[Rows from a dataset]
============================================================

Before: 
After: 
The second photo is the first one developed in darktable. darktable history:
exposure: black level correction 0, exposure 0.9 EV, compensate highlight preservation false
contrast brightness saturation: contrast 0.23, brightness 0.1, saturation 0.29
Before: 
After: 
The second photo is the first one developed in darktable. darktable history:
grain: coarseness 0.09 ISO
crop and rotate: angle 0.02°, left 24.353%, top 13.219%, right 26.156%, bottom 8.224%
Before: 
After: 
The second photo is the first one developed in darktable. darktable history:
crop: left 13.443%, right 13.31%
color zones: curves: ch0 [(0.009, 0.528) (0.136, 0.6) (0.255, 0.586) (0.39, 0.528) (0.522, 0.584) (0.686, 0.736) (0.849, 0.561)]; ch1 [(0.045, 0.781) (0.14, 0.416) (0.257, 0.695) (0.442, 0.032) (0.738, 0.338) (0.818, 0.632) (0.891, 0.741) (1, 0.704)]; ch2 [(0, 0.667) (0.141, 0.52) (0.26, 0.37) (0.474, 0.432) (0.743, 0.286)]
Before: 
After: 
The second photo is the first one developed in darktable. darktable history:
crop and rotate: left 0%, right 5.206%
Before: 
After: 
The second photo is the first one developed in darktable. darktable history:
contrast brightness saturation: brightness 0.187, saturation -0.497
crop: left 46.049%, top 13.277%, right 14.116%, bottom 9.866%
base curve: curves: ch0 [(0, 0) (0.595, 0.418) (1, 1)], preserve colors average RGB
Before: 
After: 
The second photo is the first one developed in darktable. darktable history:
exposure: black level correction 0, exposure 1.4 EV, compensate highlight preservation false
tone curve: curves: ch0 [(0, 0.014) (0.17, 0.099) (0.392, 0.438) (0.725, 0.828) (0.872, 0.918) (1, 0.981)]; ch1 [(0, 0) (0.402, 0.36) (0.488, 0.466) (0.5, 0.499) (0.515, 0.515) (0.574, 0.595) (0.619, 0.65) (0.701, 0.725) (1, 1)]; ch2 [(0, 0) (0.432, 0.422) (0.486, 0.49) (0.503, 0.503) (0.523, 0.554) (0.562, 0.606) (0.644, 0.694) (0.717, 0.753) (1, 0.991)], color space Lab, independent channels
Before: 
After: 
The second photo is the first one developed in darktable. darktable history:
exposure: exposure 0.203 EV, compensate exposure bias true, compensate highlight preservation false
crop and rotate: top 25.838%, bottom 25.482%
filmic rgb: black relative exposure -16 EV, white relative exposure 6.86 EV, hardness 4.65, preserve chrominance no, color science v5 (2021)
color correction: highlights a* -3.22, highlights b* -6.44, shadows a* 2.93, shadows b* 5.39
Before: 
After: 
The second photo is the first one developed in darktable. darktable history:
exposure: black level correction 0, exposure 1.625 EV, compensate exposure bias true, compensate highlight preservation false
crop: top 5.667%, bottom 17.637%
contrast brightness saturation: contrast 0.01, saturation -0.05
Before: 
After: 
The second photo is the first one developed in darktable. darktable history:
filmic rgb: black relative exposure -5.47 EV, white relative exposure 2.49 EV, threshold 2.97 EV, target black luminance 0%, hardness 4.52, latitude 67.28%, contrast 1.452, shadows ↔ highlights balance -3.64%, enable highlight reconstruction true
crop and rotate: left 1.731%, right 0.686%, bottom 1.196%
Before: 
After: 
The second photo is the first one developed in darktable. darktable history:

============================================================

▶ Written task: Repeat the lines above word for word, starting with the first line and continuing up to and including the line that contains "exposure: black level correction 0, exposure 0.9".

▶ Solution to this task:
Before: 
After: 
The second photo is the first one developed in darktable. darktable history:
exposure: black level correction 0, exposure 0.9 EV, compensate highlight preservation false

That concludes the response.